8:-XX:+PrintGCDetails
8:-XX:+PrintGCDateStamps
8:-XX:+PrintTenuringDistribution
8:-XX:+PrintGCApplicationStoppedTime
8:-Xloggc:/data/elasticsearch/logs/gc.log
8:-XX:+UseGCLogFileRotation
8:-XX:NumberOfGCLogFiles=32
8:-XX:GCLogFileSize=64m

# JDK 9+ GC logging
9-:-Xlog:gc*,gc+age=trace,safepoint:file=/data/elasticsearch/logs/gc.log:utctime,pid,tags:filecount=32,filesize=64m

The swapping mechanism is disabled using : sudo swapoff -a.

I need some advice about the configuration, what i should improve and add ?

Welcome to our community! :smiley:

Yep that's pretty much the TLDR of it all, that's not really enough to effectively run Elasticsearch and there are no magic settings or flags that we can give you to get around this. You need to at least double the size of your node, but we generally suggest running Elasticsearch with 2GB of heap at a min.

Yeah i think that it is the best thing to do.

But i have another option and i want to know your opinion : Can i for example enable swapping to file on disk and don't lock the memory ?

i know that it is not efficient to do this but i want to know if it is possible to do just to know ?
thanks for ur valuable answers.

We are connecting elasticsearch with kibana, logstash and apm to implement application monitoring.

This sentence is a bit unclear, if you're trying to run all of these different applications on a single t4g.micro, this will probably never work (you'd probably need at least 4GB of RAM). If you're only running Elasticsearch on the EC2 instance, I'd recommend against going with using swap at the size, the EC2 would probably spend more time swapping than doing real work.

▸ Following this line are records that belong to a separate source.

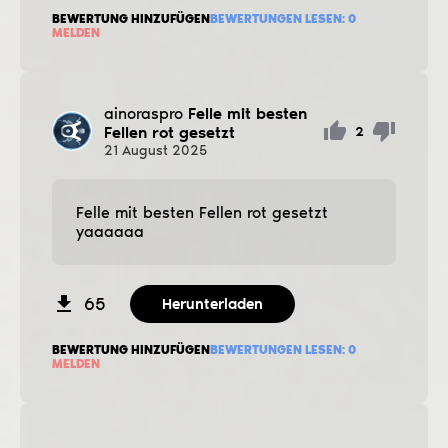
BEWERTUNG HINZUFÜGEN
BEWERTUNGEN LESEN:
0
MELDEN
ainoraspro
Felle mit besten
Fellen rot gesetzt
2
21
August
2025
Felle mit besten Fellen rot gesetzt
yaaaaaa
65
Herunterladen
BEWERTUNG HINZUFÜGEN
BEWERTUNGEN LESEN:
0
MELDEN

I think you might have 2 options:

  1. See if you can upgrade to a newer version in the 8.x series. There have been some resource efficiency improvements here that might allow you to run Elasticsearch in <1GB of RAM.
    • I personally currently run some test clusters at 1250MB of RAM (~625MB Heap), but I'd assume they could probably run with less.
  2. If you're unable to upgrade, I'd recommend trying to upgrade the EC2 instance to t4g.small and see if it works. While costing more $, it would provide for an overall better experience that dealing with swap.

We explicitly tell you to disable swap, so no.